Check each line of the material below, and copy it if it holds the string "between".

▶ **Data listing**
•••
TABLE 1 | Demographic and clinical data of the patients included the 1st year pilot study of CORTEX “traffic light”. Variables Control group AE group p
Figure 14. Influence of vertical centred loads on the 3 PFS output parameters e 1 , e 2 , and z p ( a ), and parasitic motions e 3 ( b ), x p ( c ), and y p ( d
•••
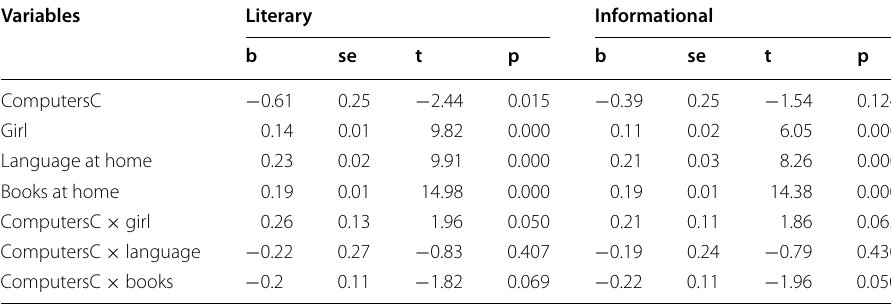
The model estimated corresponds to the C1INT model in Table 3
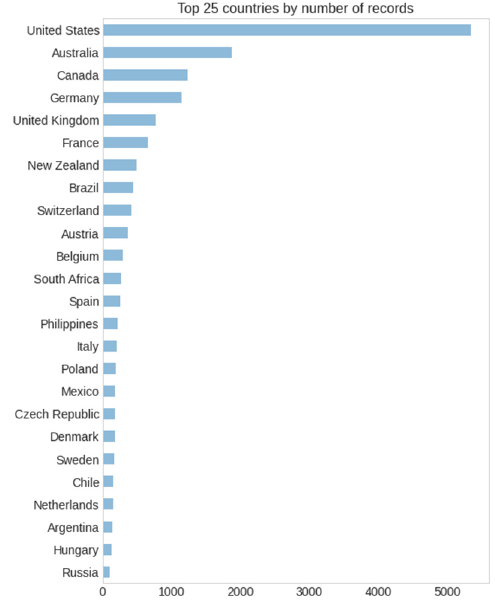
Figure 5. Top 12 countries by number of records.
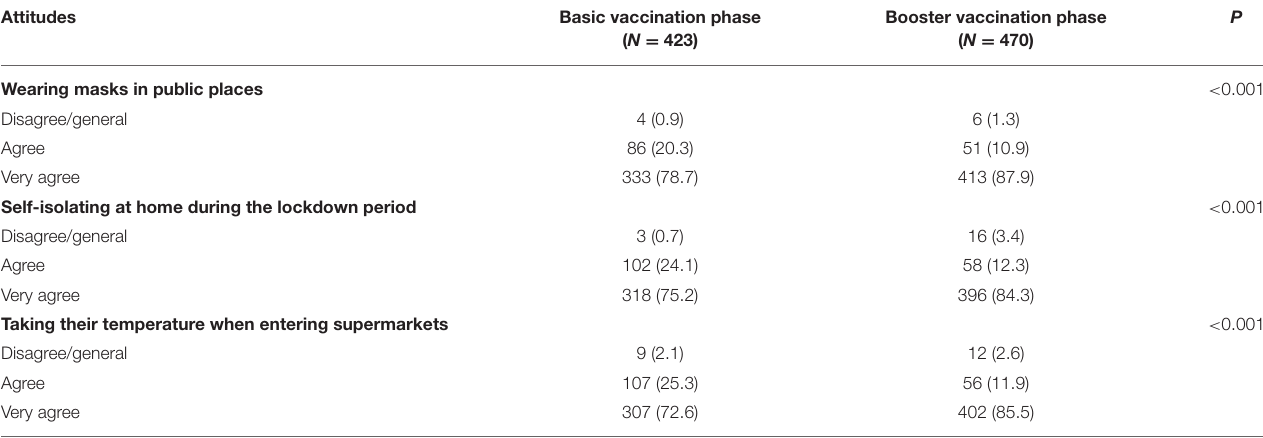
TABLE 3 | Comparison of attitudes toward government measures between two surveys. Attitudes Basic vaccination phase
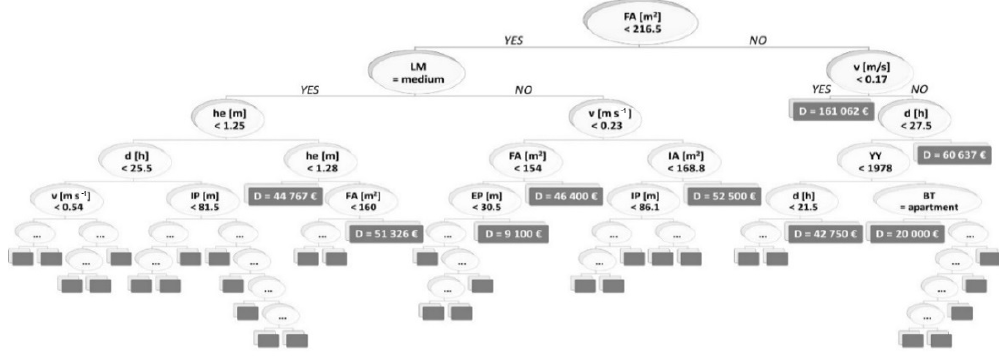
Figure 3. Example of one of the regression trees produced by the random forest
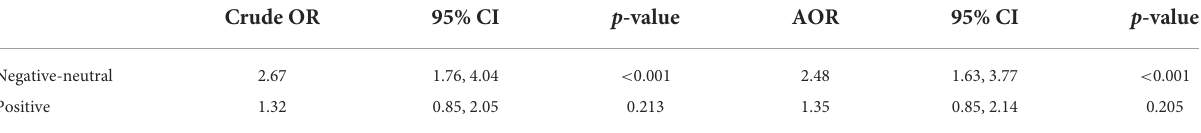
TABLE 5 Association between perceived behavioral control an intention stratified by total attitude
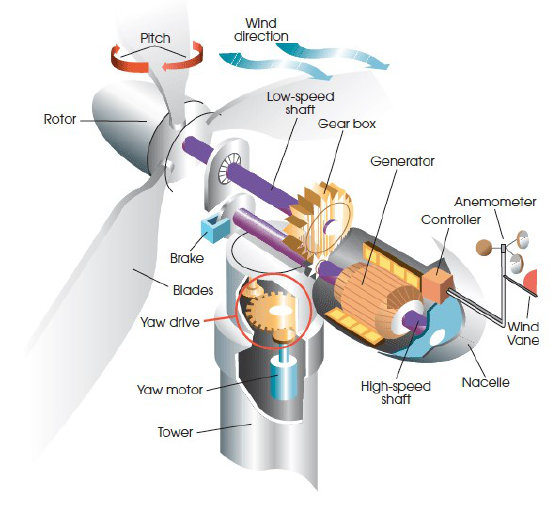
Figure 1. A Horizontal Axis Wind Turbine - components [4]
•••
▶ **Answer to this exercise**
TABLE 3 | Comparison of attitudes toward government measures between two surveys. Attitudes Basic vaccination phase
TABLE 5 Association between perceived behavioral control an intention stratified by total attitude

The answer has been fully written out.